静かに。されど過去を……放浪の時を重ねて。
♦︎
「でも、止めるって言ったって……あそこまでの距離って実に数キロはありますし、そもそも近付いてあれを止めたとしても、私たちの『中立』という立場も危ぶまれる気が……」
ガレーシャは問う。
目の前で命が散らされていくのを見ながらも、それでも冷静に訊く。
けれど僕は首を横に振りながら、こう告げる。
「……いや。ここから『狙撃』するから大丈夫。隠密性も保証する」
「───やっぱりユト、やるんだね」
途端にモイラは僕の顔を見つめ、察しが当たった様に頷いた。
その目には、何時もの楽観的な眼差しは無い。
そこにはただ───『救済者』として座に居座る使命人としての気概が在った。
過去に惨事を経験したが故のその目遣いに、僕は静かに頷いた。
「うん」と。
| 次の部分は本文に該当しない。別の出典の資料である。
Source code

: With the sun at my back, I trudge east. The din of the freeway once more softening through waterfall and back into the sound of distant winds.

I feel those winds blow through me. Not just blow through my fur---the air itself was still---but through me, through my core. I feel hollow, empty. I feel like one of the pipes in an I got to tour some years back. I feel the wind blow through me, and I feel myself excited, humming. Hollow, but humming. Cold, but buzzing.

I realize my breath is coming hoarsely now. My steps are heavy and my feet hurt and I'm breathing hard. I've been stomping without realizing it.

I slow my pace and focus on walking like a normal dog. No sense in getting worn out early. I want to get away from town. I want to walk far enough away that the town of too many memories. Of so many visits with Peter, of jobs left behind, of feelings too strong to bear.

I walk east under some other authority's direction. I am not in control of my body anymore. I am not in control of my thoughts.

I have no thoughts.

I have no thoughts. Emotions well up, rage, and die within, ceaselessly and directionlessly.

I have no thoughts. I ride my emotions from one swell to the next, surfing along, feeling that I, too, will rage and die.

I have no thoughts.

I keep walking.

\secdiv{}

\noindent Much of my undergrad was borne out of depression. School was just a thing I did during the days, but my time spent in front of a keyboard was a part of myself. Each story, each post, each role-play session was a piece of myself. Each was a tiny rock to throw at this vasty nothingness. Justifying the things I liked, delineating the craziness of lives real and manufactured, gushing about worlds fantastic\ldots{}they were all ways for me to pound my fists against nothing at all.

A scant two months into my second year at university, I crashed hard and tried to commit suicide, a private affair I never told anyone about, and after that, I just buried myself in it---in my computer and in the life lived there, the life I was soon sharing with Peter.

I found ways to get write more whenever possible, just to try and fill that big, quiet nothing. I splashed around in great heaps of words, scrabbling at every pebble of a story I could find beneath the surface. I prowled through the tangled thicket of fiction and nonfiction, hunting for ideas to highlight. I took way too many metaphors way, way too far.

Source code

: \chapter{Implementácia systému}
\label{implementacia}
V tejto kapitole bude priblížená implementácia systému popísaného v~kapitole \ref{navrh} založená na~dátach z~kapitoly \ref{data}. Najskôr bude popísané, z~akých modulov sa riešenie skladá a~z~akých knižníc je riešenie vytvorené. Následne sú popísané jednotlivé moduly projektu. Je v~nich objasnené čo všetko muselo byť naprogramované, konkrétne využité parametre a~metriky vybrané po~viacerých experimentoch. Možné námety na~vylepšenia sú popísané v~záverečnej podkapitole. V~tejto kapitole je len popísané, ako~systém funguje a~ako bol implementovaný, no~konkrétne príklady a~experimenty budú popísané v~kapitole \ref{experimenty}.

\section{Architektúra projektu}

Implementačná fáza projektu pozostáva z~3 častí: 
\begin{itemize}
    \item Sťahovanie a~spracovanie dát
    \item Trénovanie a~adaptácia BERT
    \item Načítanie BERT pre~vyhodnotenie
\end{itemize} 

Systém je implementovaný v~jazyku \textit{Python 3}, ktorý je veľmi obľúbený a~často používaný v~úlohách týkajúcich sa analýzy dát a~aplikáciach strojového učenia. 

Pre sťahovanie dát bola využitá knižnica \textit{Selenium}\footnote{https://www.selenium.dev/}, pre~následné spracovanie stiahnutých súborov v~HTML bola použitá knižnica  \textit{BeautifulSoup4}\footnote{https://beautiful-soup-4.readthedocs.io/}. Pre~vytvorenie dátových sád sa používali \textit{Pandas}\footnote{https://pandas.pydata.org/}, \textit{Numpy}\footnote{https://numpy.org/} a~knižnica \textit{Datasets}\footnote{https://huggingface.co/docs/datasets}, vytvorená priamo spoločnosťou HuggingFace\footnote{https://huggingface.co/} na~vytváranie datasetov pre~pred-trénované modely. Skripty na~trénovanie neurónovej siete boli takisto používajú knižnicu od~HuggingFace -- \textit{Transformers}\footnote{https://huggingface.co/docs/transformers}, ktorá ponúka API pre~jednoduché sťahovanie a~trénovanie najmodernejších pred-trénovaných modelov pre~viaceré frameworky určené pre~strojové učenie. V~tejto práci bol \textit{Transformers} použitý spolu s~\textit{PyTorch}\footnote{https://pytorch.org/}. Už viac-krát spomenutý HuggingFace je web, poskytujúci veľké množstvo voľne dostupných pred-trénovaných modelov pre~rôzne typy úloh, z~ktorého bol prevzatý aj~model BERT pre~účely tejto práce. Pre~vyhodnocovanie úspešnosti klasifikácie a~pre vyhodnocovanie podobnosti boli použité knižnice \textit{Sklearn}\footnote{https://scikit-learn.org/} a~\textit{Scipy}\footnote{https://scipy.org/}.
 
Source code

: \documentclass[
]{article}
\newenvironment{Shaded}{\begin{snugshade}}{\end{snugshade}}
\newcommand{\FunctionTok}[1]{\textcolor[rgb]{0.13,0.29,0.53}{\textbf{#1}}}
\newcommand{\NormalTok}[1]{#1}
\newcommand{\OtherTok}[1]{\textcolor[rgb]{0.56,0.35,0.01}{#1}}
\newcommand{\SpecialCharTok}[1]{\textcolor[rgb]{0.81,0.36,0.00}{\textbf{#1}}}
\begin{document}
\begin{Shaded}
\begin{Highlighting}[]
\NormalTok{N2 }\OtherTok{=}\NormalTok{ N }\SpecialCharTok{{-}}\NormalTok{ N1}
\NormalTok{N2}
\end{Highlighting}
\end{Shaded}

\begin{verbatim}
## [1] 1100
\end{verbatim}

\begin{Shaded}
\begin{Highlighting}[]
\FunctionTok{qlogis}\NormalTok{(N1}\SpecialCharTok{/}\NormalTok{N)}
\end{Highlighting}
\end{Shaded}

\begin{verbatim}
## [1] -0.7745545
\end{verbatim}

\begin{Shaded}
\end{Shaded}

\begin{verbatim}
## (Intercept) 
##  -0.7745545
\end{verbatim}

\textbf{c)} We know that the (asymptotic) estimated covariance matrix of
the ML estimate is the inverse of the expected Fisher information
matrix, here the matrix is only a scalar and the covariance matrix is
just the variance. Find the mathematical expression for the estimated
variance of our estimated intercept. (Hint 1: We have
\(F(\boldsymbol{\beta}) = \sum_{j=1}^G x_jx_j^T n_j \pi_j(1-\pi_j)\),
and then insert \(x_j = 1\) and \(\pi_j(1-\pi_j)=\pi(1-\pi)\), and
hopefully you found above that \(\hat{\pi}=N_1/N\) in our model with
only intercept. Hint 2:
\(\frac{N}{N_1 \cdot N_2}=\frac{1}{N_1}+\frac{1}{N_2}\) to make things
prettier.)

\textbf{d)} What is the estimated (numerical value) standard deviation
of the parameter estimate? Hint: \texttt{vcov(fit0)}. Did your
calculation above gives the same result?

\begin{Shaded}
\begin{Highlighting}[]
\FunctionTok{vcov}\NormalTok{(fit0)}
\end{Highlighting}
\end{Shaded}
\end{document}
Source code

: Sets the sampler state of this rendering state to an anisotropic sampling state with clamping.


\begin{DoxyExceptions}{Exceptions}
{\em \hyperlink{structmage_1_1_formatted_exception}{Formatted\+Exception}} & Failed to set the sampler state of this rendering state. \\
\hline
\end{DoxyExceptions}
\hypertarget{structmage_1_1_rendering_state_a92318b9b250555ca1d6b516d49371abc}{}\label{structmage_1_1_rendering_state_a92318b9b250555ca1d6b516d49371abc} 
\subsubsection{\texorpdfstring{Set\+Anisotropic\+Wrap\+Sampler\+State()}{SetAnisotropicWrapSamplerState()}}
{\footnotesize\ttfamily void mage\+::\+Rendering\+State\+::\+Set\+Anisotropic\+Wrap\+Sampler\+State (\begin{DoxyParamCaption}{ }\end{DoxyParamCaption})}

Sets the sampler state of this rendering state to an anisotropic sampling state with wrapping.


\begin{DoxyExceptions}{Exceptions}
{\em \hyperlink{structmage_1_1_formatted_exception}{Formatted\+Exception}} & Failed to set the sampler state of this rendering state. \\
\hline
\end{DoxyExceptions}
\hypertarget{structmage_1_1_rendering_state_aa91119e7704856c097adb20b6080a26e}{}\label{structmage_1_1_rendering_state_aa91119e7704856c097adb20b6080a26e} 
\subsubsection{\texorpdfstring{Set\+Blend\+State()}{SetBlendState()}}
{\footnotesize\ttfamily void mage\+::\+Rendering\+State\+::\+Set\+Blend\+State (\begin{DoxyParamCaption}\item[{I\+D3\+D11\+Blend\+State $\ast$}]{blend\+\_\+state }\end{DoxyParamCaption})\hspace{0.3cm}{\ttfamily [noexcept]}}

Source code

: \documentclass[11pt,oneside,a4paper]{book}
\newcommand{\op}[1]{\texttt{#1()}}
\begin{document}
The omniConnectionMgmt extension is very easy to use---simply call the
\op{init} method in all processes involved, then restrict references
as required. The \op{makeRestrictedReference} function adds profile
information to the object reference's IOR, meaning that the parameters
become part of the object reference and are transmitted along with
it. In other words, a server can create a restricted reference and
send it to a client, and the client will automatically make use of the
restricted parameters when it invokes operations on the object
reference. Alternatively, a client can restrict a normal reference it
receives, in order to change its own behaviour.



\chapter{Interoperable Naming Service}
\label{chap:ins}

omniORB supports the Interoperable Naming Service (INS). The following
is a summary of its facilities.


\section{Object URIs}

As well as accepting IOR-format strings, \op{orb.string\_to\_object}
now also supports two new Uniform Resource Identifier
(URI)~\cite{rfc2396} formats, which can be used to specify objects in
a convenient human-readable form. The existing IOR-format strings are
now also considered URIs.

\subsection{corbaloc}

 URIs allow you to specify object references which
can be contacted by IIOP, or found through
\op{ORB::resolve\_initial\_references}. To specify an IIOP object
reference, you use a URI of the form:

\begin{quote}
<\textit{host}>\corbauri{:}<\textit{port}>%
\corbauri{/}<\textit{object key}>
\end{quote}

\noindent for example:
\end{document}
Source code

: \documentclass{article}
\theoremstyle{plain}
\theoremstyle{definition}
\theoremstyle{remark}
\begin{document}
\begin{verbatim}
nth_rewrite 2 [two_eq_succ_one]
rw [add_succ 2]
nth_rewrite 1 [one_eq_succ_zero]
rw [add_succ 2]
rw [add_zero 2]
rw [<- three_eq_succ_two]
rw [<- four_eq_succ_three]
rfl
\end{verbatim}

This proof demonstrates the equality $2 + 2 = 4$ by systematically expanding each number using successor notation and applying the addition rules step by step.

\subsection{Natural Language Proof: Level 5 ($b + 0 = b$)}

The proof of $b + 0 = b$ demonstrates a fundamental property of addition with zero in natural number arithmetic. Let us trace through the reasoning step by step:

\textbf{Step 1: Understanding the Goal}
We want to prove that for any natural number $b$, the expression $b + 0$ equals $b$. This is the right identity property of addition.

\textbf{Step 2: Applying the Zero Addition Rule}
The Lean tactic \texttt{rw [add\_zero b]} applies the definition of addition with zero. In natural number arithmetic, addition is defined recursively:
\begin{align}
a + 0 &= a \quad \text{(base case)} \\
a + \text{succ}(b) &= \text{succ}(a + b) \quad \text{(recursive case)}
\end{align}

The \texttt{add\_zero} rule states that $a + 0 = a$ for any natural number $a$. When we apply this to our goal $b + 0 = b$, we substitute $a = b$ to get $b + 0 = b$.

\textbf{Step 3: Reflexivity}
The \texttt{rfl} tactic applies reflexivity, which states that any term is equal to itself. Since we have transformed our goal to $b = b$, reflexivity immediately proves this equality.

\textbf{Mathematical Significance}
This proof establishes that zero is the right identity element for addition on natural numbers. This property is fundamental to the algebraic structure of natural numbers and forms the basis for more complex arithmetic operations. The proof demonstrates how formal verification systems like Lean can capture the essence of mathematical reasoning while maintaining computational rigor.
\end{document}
自身の過去と重ね合わせる様に。
そして次のモイラの安堵の表情に重ね、一人フェルナは問う。
「『狙撃』……?その能力で……?」
確かにその疑問には、至極真っ当なモノが在った。
だって、この文明に於いては『狙撃』なんてワードすら無いのだから。
一応フェルナは異世界の経験者だが、この時代に於いて銃を使う、その理由が気になったのだろう。
だから僕は笑い。
「ああ。『狙撃』は、僕の能力によって完遂する───」
同時に、僕の右手の上にあった忠節無心は音を立てて変形し。
金属と金属がぶつかり合う様な音と共に、僕は更に言葉を紡いだ。
「───ガレーシャ達には隠してたけど……僕のこの能力、実はもっと上があるんだよね」
かくして僕は自身の能力の最奥について、静かに……悟られぬ様に呟いた。